■ Directions for this task
Reproduce all of the following records exactly, line for line, but leave the pictures out of your output.

■ Records to use
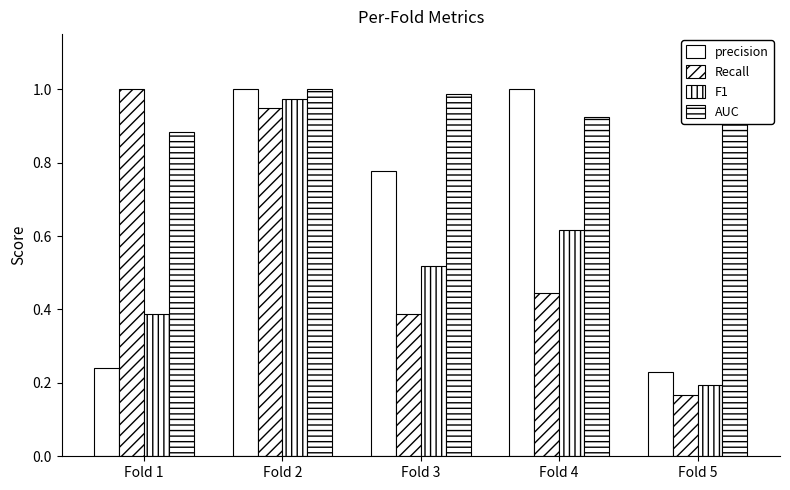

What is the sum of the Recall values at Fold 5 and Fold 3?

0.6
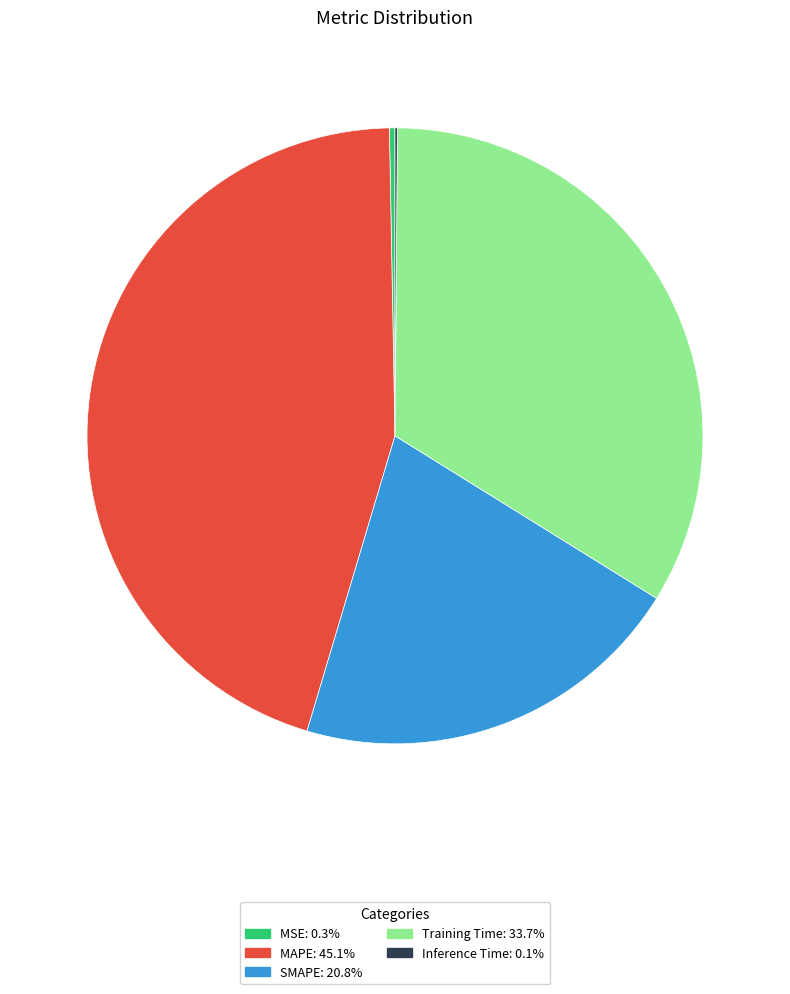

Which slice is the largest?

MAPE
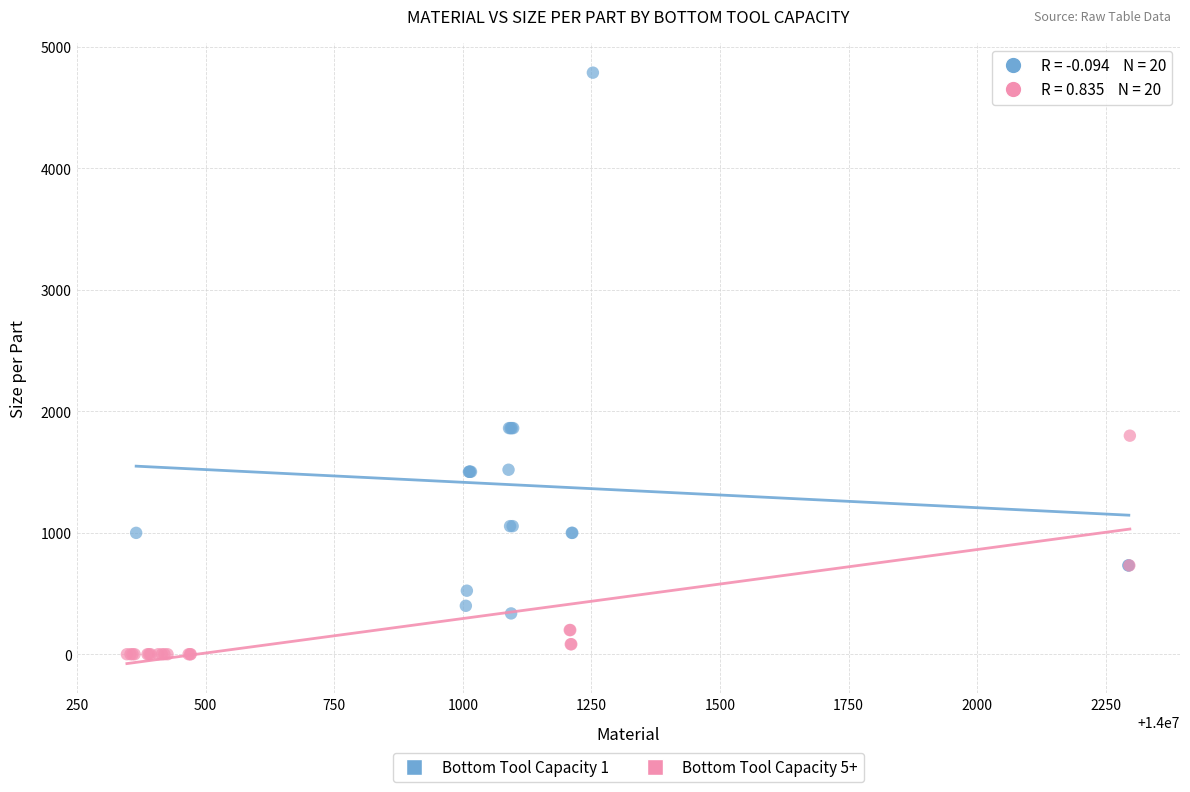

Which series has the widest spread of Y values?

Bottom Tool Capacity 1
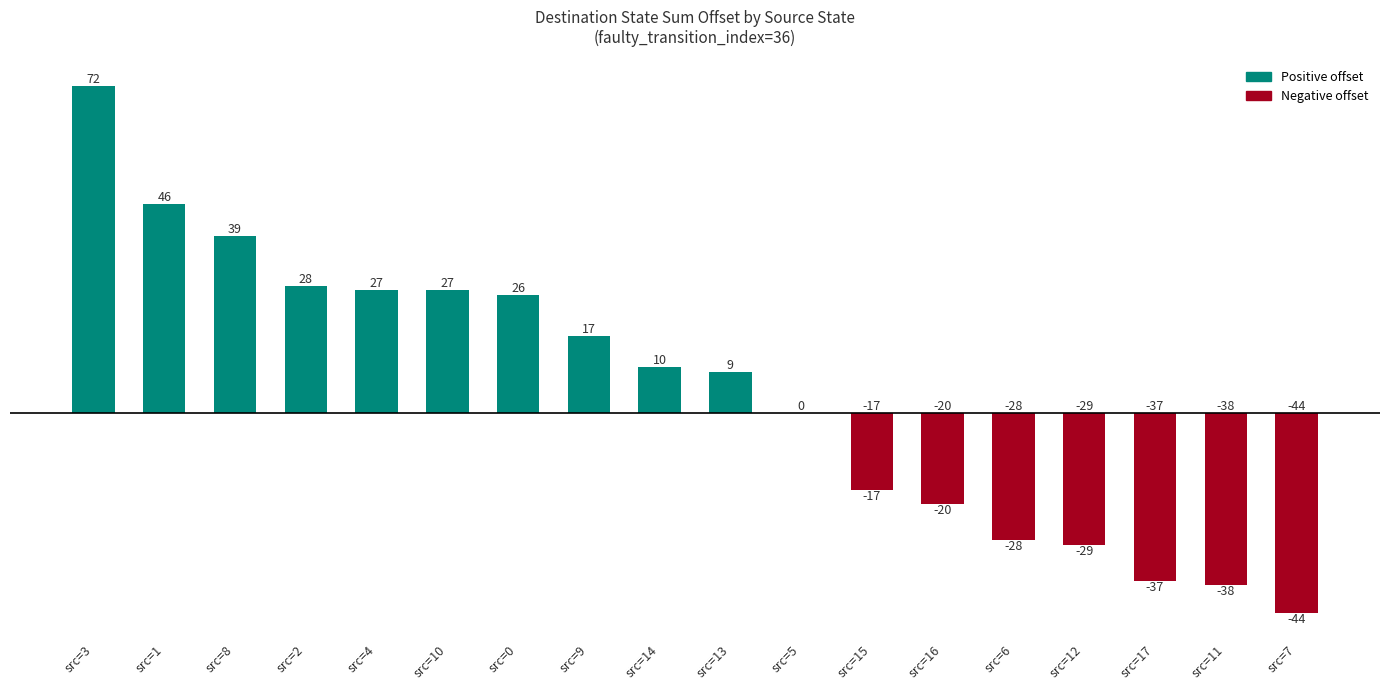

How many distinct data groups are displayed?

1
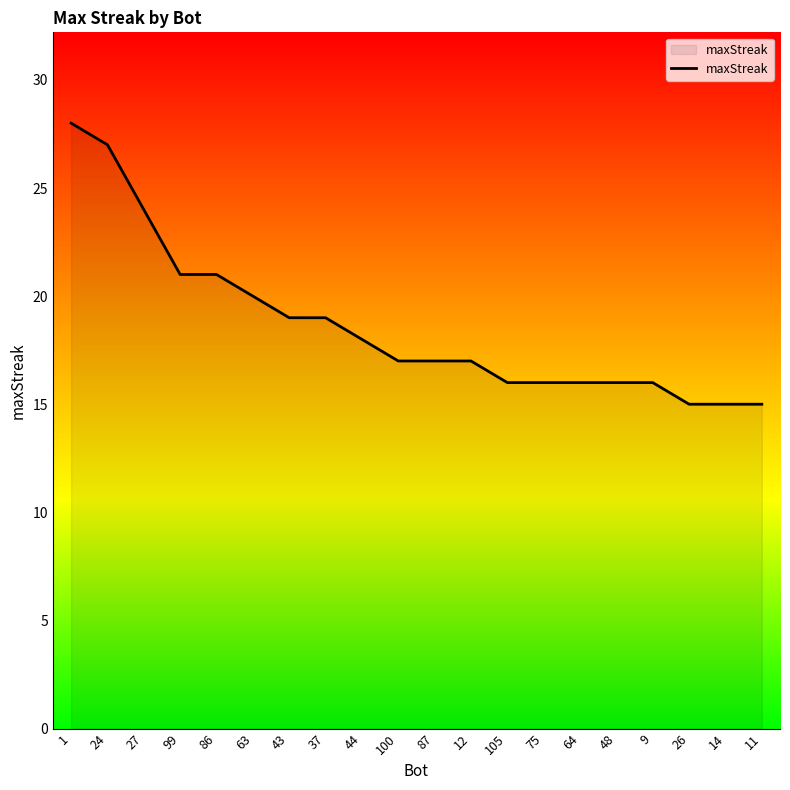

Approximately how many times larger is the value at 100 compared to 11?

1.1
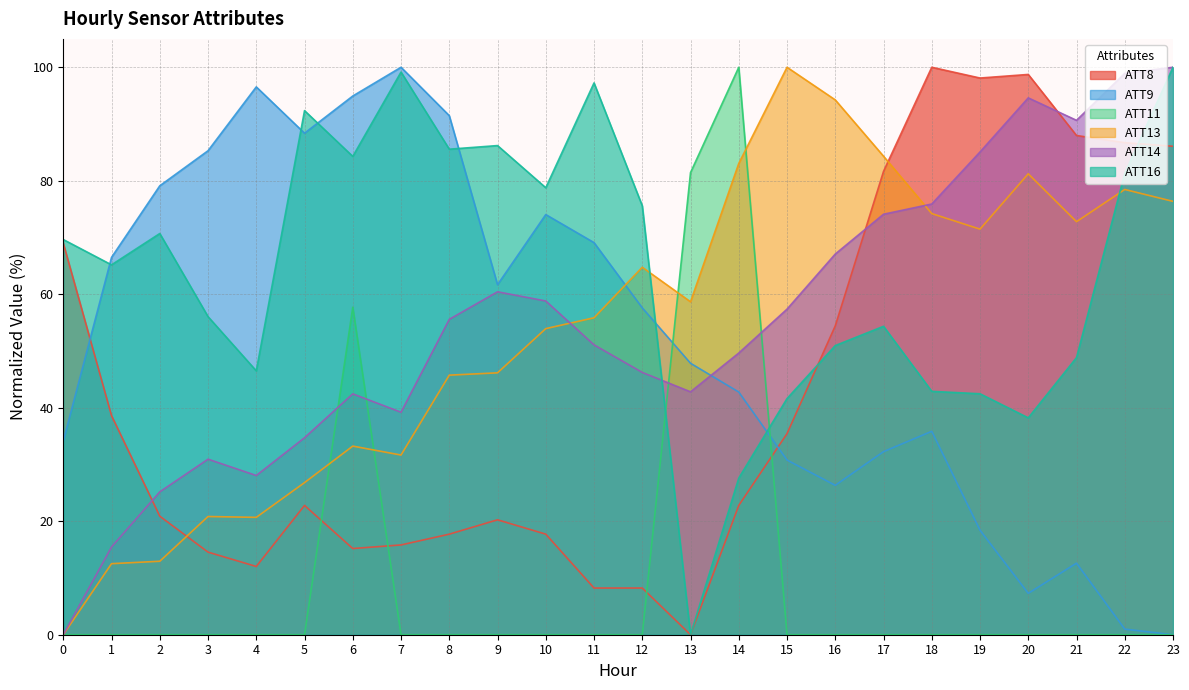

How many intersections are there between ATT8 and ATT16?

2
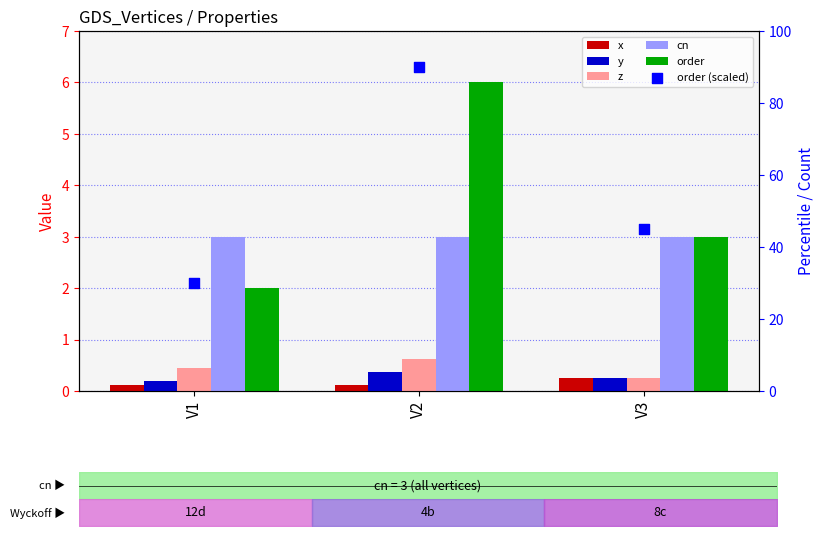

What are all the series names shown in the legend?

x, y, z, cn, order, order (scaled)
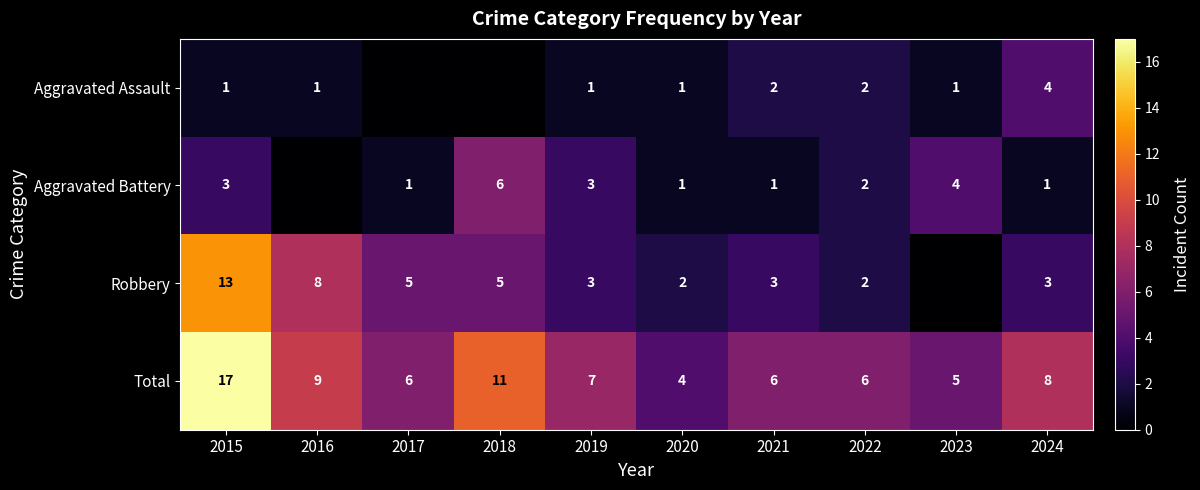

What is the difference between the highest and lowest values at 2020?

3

■ Result for this task
What is the sum of the Recall values at Fold 5 and Fold 3?

0.6

Which slice is the largest?

MAPE

Which series has the widest spread of Y values?

Bottom Tool Capacity 1

How many distinct data groups are displayed?

1

Approximately how many times larger is the value at 100 compared to 11?

1.1

How many intersections are there between ATT8 and ATT16?

2

What are all the series names shown in the legend?

x, y, z, cn, order, order (scaled)

What is the difference between the highest and lowest values at 2020?

3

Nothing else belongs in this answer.